- ACTIVITY
Set down exactly the lines from the one containing "Tivemos a implantação das bocas de lobo, o" through the end of the records below, both included, and nothing else.

- ENTRIES SUPPLIED
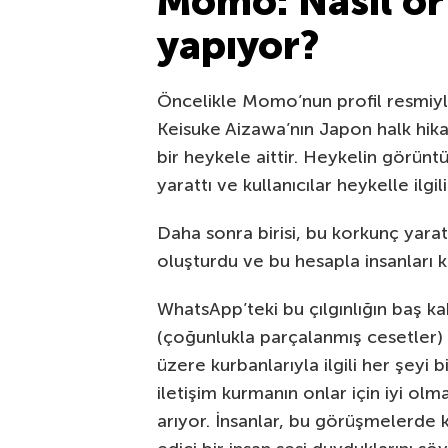
Momo: Nasıl ort
yapıyor?
Öncelikle Momo’nun profil resmiyl
Keisuke Aizawa’nın Japon halk hika
bir heykele aittir. Heykelin görüntü
yarattı ve kullanıcılar heykelle ilg
Daha sonra birisi, bu korkunç yar
oluşturdu ve bu hesapla insanları 
WhatsApp’teki bu çılgınlığın baş k
(çoğunlukla parçalanmış cesetler)
üzere kurbanlarıyla ilgili her şeyi b
iletişim kurmanın onlar için iyi ol
arıyor. İnsanlar, bu görüşmelerde 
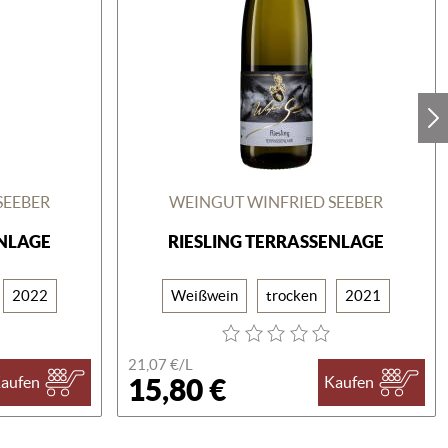
SEEBER
WEINGUT WINFRIED SEEBER
ENLAGE
RIESLING TERRASSENLAGE
2022
Weißwein
trocken
2021
21,07 €/
L
15,80 €
aufen
Kaufen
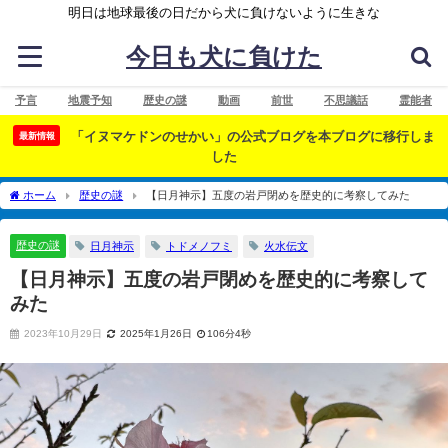
明日は地球最後の日だから犬に負けないように生きな
今日も犬に負けた
予言
地震予知
歴史の謎
動画
前世
不思議話
霊能者
「イヌマケドンのせかい」の公式ブログを本ブログに移行しま
最新情報
した
ホーム
歴史の謎
【日月神示】五度の岩戸閉めを歴史的に考察してみた
歴史の謎
日月神示
トドメノフミ
火水伝文
【日月神示】五度の岩戸閉めを歴史的に考察して
みた
2023年10月29日
2025年1月26日
106分4秒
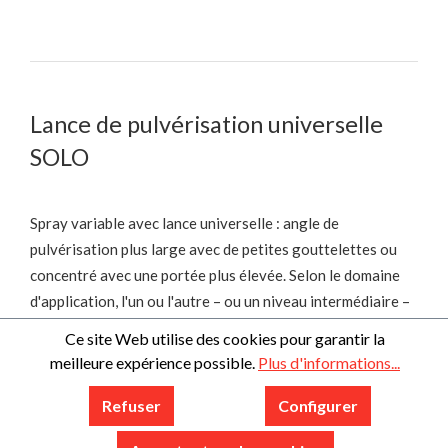
Lance de pulvérisation universelle
SOLO
Spray variable avec lance universelle : angle de
pulvérisation plus large avec de petites gouttelettes ou
concentré avec une portée plus élevée. Selon le domaine
d'application, l'un ou l'autre – ou un niveau intermédiaire –
est nécessaire. Avec la lance de pulvérisation universelle
Ce site Web utilise des cookies pour garantir la
disponible en option, cela ne pose aucun problème. La buse
meilleure expérience possible.
Plus d'informations...
peut être réglée avec précision et de manière continue.
Refuser
Configurer
L'équipement standard comprend deux diamètres
différents, vous permettant ainsi de travailler encore plus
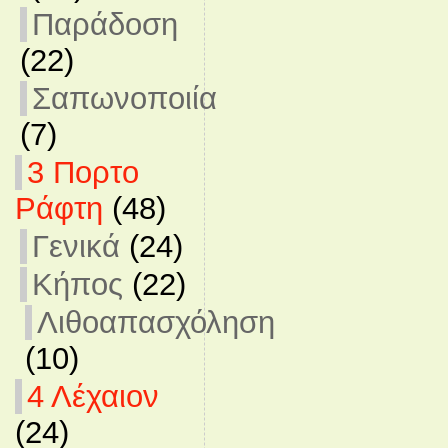
Παράδοση
(22)
Σαπωνοποιία
(7)
3 Πορτο
Ράφτη
(48)
Γενικά
(24)
Κήπος
(22)
Λιθοαπασχόληση
(10)
4 Λέχαιον
(24)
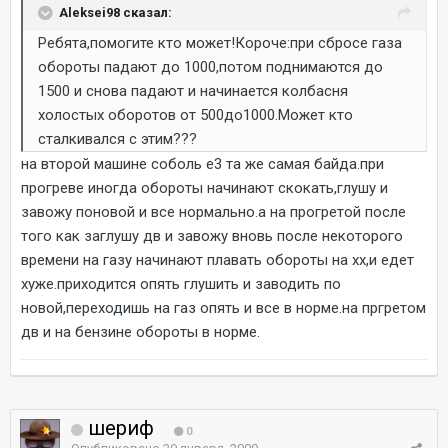
Aleksei98 сказал:
Ребята,помогите кто может!Короче:при сбросе газа
обороты падают до 1000,потом поднимаются до
1500 и снова падают и начинается колбасня
холостых оборотов от 500до1000.Может кто
сталкивался с этим???
на второй машине соболь е3 та же самая байда.при
прогреве иногда обороты начинают скокать,глушу и
завожу поновой и все нормально.а на прогретой после
того как заглушу дв и завожу вновь после некоторого
времени на газу начинают плавать обороты на хх,и едет
хуже.приходится опять глушить и заводить по
новой,переходишь на газ опять и все в норме.на пргретом
дв и на бензине обороты в норме.
шериф
0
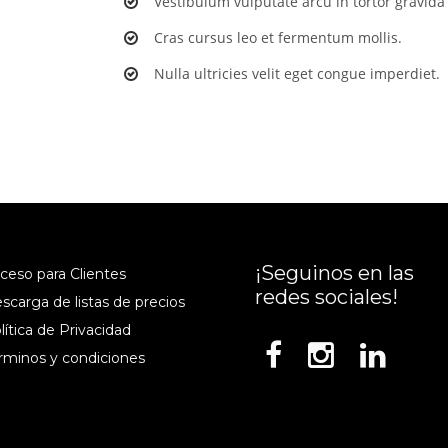
Vestibulum vulputate arcu in tortor gravida 
Cras cursus leo et fermentum mollis.
Nulla ultricies velit eget congue imperdiet.
¡Seguinos en las
cceso para Clientes
redes sociales!
escarga de listas de precios
lítica de Privacidad
érminos y condiciones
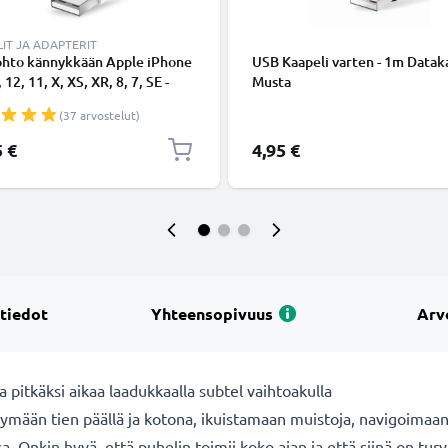
IT JA ADAPTERIT
ohto kännykkään Apple iPhone
USB Kaapeli varten - 1m Dataka
 12, 11, X, XS, XR, 8, 7, SE -
Musta
ing 8 Pin, , 1m latausjohto.
(37 arvostelut)
nen datakaapeli
5 €
4,95 €
 tiedot
Yhteensopivuus
Arv
pitkäksi aikaa laadukkaalla subtel vaihtoakulla
mään tien päällä ja kotona, ikuistamaan muistoja, navigoimaa
Onkin hyvä, että puhelin toimii koko ajan ja että siinä on turva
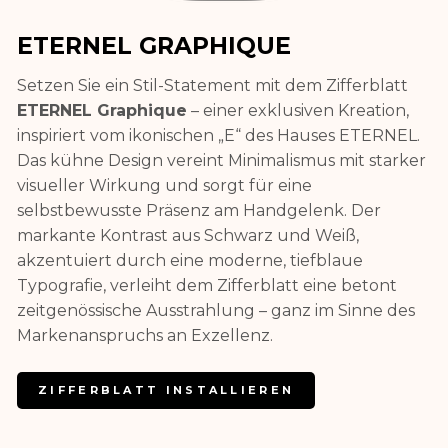
ETERNEL GRAPHIQUE
Setzen Sie ein Stil-Statement mit dem Zifferblatt
ETERNEL Graphique
– einer exklusiven Kreation,
inspiriert vom ikonischen „E“ des Hauses ETERNEL.
Das kühne Design vereint Minimalismus mit starker
visueller Wirkung und sorgt für eine
selbstbewusste Präsenz am Handgelenk. Der
markante Kontrast aus Schwarz und Weiß,
akzentuiert durch eine moderne, tiefblaue
Typografie, verleiht dem Zifferblatt eine betont
zeitgenössische Ausstrahlung – ganz im Sinne des
Markenanspruchs an Exzellenz.
ZIFFERBLATT INSTALLIEREN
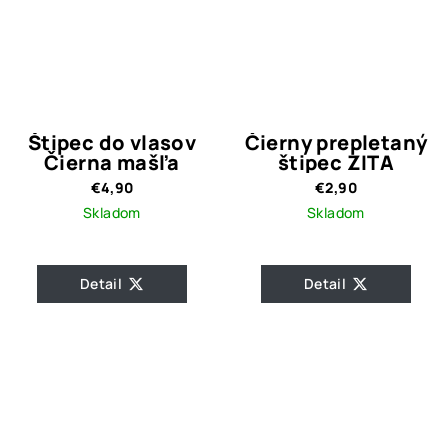
Štipec do vlasov
Čierny prepletaný
Čierna mašľa
štipec ZITA
€4,90
€2,90
Skladom
Skladom
Detail
Detail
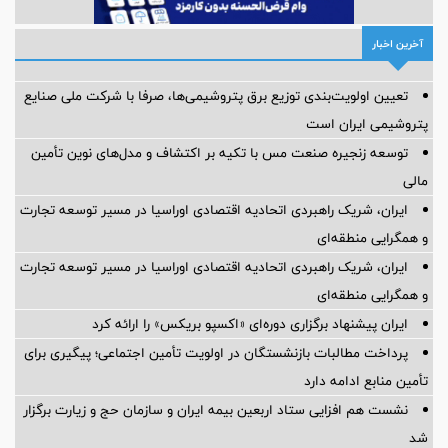
آخرین اخبار
تعیین اولویت‌بندی توزیع برق پتروشیمی‌ها، صرفا با شرکت ملی صنایع
پتروشیمی ایران است
توسعه زنجیره صنعت مس با تکیه بر اکتشاف و مدل‌های نوین تأمین
مالی
ایران، شریک راهبردی اتحادیه اقتصادی اوراسیا در مسیر توسعه تجارت
و همگرایی منطقه‌ای
ایران، شریک راهبردی اتحادیه اقتصادی اوراسیا در مسیر توسعه تجارت
و همگرایی منطقه‌ای
ایران پیشنهاد برگزاری دوره‌ای «اکسپو بریکس» را ارائه کرد
پرداخت مطالبات بازنشستگان در اولویت تأمین اجتماعی؛ پیگیری برای
تأمین منابع ادامه دارد
نشست هم افزایی ستاد اربعین بیمه ایران و سازمان حج و زیارت برگزار
شد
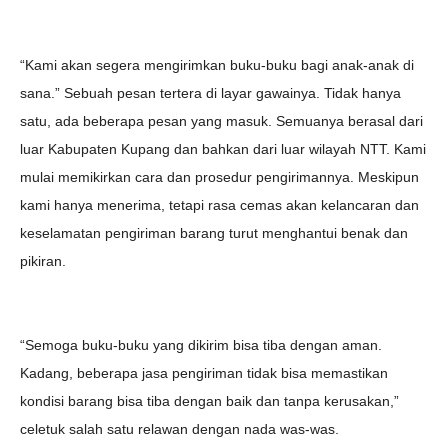
“Kami akan segera mengirimkan buku-buku bagi anak-anak di
sana.” Sebuah pesan tertera di layar gawainya. Tidak hanya
satu, ada beberapa pesan yang masuk. Semuanya berasal dari
luar Kabupaten Kupang dan bahkan dari luar wilayah NTT. Kami
mulai memikirkan cara dan prosedur pengirimannya. Meskipun
kami hanya menerima, tetapi rasa cemas akan kelancaran dan
keselamatan pengiriman barang turut menghantui benak dan
pikiran.
“Semoga buku-buku yang dikirim bisa tiba dengan aman.
Kadang, beberapa jasa pengiriman tidak bisa memastikan
kondisi barang bisa tiba dengan baik dan tanpa kerusakan,”
celetuk salah satu relawan dengan nada was-was.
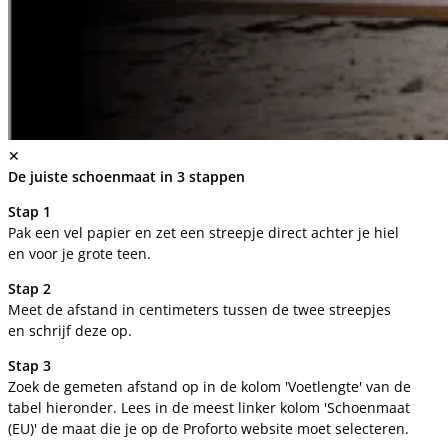
✕
De juiste schoenmaat in 3 stappen
Stap 1
Pak een vel papier en zet een streepje direct achter je hiel
en voor je grote teen.
Stap 2
Meet de afstand in centimeters tussen de twee streepjes
en schrijf deze op.
Stap 3
Zoek de gemeten afstand op in de kolom 'Voetlengte' van de
tabel hieronder. Lees in de meest linker kolom 'Schoenmaat
(EU)' de maat die je op de Proforto website moet selecteren.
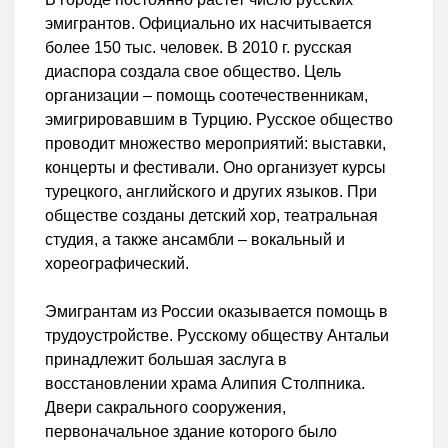
эмигрантов. Официально их насчитывается
более 150 тыс. человек. В 2010 г. русская
диаспора создала свое общество. Цель
организации – помощь соотечественникам,
эмигрировавшим в Турцию. Русское общество
проводит множество мероприятий: выставки,
концерты и фестивали. Оно организует курсы
турецкого, английского и других языков. При
обществе созданы детский хор, театральная
студия, а также ансамбли – вокальный и
хореографический.
Эмигрантам из России оказывается помощь в
трудоустройстве. Русскому обществу Антальи
принадлежит большая заслуга в
восстановлении храма Алипия Столпника.
Двери сакрального сооружения,
первоначальное здание которого было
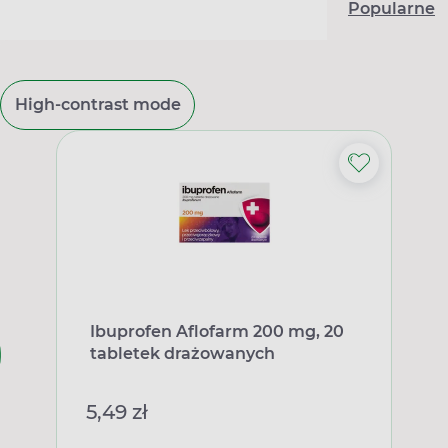
Popularne
High-contrast mode
Ibuprofen Aflofarm 200 mg, 20
tabletek drażowanych
5,49 zł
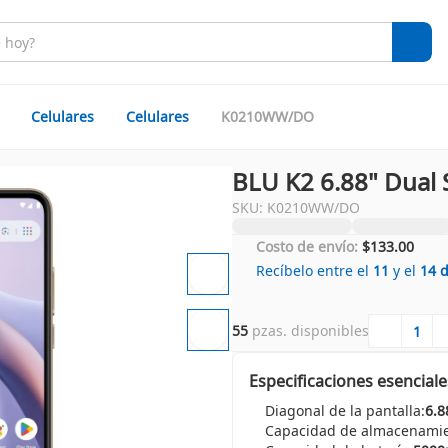
Celulares
Celulares
K0210WW/DO
BLU K2 6.88" Dual
SKU: K0210WW/DO
Costo de envío:
$133.00
Recíbelo entre el
11
y el
14
55
 pzas. disponibles
Especificaciones esenciale
Diagonal de la pantalla:
6.8
Capacidad de almacenamie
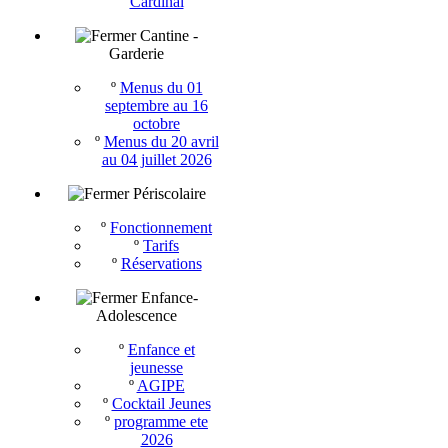
Cardinal
Cantine -
Garderie
º
Menus du 01
septembre au 16
octobre
º
Menus du 20 avril
au 04 juillet 2026
Périscolaire
º
Fonctionnement
º
Tarifs
º
Réservations
Enfance-
Adolescence
º
Enfance et
jeunesse
º
AGIPE
º
Cocktail Jeunes
º
programme ete
2026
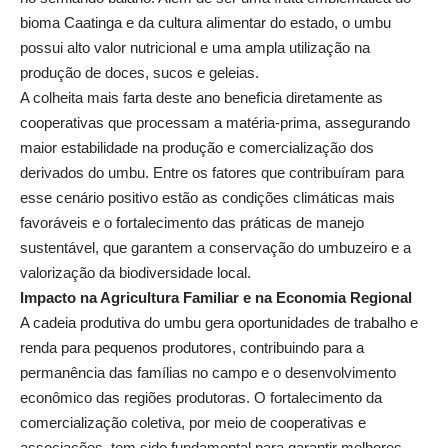
bioma Caatinga e da cultura alimentar do estado, o umbu
possui alto valor nutricional e uma ampla utilização na
produção de doces, sucos e geleias.
A colheita mais farta deste ano beneficia diretamente as
cooperativas que processam a matéria-prima, assegurando
maior estabilidade na produção e comercialização dos
derivados do umbu. Entre os fatores que contribuíram para
esse cenário positivo estão as condições climáticas mais
favoráveis e o fortalecimento das práticas de manejo
sustentável, que garantem a conservação do umbuzeiro e a
valorização da biodiversidade local.
Impacto na Agricultura Familiar e na Economia Regional
A cadeia produtiva do umbu gera oportunidades de trabalho e
renda para pequenos produtores, contribuindo para a
permanência das famílias no campo e o desenvolvimento
econômico das regiões produtoras. O fortalecimento da
comercialização coletiva, por meio de cooperativas e
associações, tem sido fundamental para garantir melhores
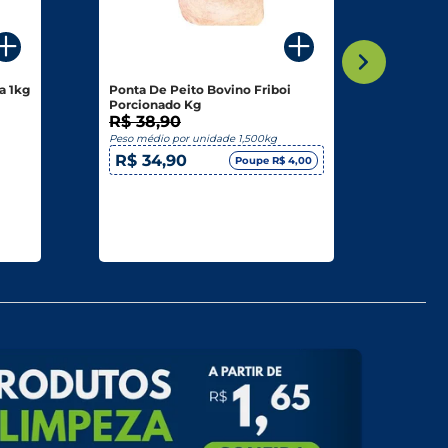
a 1kg
Ponta De Peito Bovino Friboi
Fígado
Porcionado Kg
R$ 38,90
R$ 19
Peso médio por unidade 1,500kg
Peso méd
R$ 34,90
Poupe R$ 4,00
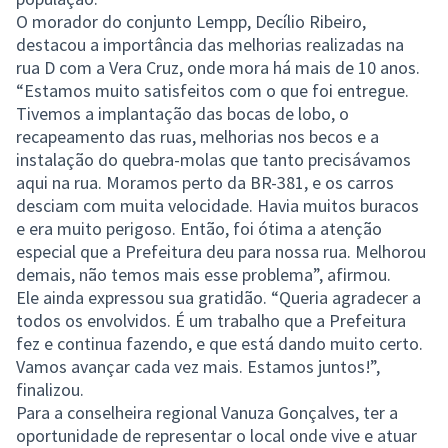
O morador do conjunto Lempp, Decílio Ribeiro,
destacou a importância das melhorias realizadas na
rua D com a Vera Cruz, onde mora há mais de 10 anos.
“Estamos muito satisfeitos com o que foi entregue.
Tivemos a implantação das bocas de lobo, o
recapeamento das ruas, melhorias nos becos e a
instalação do quebra-molas que tanto precisávamos
aqui na rua. Moramos perto da BR-381, e os carros
desciam com muita velocidade. Havia muitos buracos
e era muito perigoso. Então, foi ótima a atenção
especial que a Prefeitura deu para nossa rua. Melhorou
demais, não temos mais esse problema”, afirmou.
Ele ainda expressou sua gratidão. “Queria agradecer a
todos os envolvidos. É um trabalho que a Prefeitura
fez e continua fazendo, e que está dando muito certo.
Vamos avançar cada vez mais. Estamos juntos!”,
finalizou.
Para a conselheira regional Vanuza Gonçalves, ter a
oportunidade de representar o local onde vive e atuar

- EXERCISE OUTPUT
Tivemos a implantação das bocas de lobo, o
recapeamento das ruas, melhorias nos becos e a
instalação do quebra-molas que tanto precisávamos
aqui na rua. Moramos perto da BR-381, e os carros
desciam com muita velocidade. Havia muitos buracos
e era muito perigoso. Então, foi ótima a atenção
especial que a Prefeitura deu para nossa rua. Melhorou
demais, não temos mais esse problema”, afirmou.
Ele ainda expressou sua gratidão. “Queria agradecer a
todos os envolvidos. É um trabalho que a Prefeitura
fez e continua fazendo, e que está dando muito certo.
Vamos avançar cada vez mais. Estamos juntos!”,
finalizou.
Para a conselheira regional Vanuza Gonçalves, ter a
oportunidade de representar o local onde vive e atuar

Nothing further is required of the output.